Geodesic squared exponential kernel for non-rigid shape registration

TL;DR

This paper introduces a geodesic squared exponential kernel for Gaussian Process Morphable Models to improve non-rigid 3D shape registration, especially around holes and curved regions, and enhances robustness to outliers.

Contribution

It proposes a novel geodesic-based kernel for GPMMs and a modified loss function for non-rigid ICP, improving registration accuracy and robustness.

Findings

Geodesic kernel outperforms state-of-the-art kernels on face registration.

Optimized hyperparameters improve registration accuracy.

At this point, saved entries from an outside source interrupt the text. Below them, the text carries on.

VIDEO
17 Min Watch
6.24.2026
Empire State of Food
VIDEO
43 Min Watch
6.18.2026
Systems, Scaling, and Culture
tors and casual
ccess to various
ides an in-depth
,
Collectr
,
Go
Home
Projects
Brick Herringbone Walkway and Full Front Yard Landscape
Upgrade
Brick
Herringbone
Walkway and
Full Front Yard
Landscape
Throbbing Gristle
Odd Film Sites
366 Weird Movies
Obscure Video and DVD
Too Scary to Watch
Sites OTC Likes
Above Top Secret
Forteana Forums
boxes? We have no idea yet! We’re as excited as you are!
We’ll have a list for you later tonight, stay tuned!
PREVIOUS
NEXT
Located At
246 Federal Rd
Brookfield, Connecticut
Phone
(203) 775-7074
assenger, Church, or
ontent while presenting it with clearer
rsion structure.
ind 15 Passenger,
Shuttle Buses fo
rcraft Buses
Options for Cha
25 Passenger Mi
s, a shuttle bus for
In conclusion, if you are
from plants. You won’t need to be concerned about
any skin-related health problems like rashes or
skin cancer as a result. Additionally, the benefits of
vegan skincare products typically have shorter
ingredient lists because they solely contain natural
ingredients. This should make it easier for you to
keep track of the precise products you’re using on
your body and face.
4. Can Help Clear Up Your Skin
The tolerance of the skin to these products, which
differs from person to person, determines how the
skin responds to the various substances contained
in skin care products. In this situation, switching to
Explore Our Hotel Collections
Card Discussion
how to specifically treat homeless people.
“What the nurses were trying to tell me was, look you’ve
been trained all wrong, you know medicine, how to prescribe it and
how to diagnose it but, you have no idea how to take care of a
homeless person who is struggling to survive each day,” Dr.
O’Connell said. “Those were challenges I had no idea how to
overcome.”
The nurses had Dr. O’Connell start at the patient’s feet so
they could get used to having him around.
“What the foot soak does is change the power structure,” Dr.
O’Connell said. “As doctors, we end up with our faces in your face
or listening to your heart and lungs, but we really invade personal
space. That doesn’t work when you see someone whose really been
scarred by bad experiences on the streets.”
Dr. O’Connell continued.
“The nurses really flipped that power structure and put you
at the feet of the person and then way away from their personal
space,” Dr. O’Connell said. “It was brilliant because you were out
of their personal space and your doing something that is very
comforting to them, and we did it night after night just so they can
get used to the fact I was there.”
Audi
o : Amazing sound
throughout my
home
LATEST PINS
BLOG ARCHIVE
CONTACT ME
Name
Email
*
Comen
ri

Modified loss function increases robustness to outliers.

Abstract

This work addresses the problem of non-rigid registration of 3D scans, which is at the core of shape modeling techniques. Firstly, we propose a new kernel based on geodesic distances for the Gaussian Process Morphable Models (GPMMs) framework. The use of geodesic distances into the kernel makes it more adapted to the topological and geometric characteristics of the surface and leads to more realistic deformations around holes and curved areas. Since the kernel possesses hyperparameters we have optimized them for the task of face registration on the FaceWarehouse dataset. We show that the Geodesic squared exponential kernel performs significantly better than state of the art kernels for the task of face registration on all the 20 expressions of the FaceWarehouse dataset. Secondly, we propose a modification of the loss function used in the non-rigid ICP registration algorithm, that allows to weight the correspondences according to the confidence given to them. As a use case, we show that we can make the registration more robust to outliers in the 3D scans, such as non-skin parts.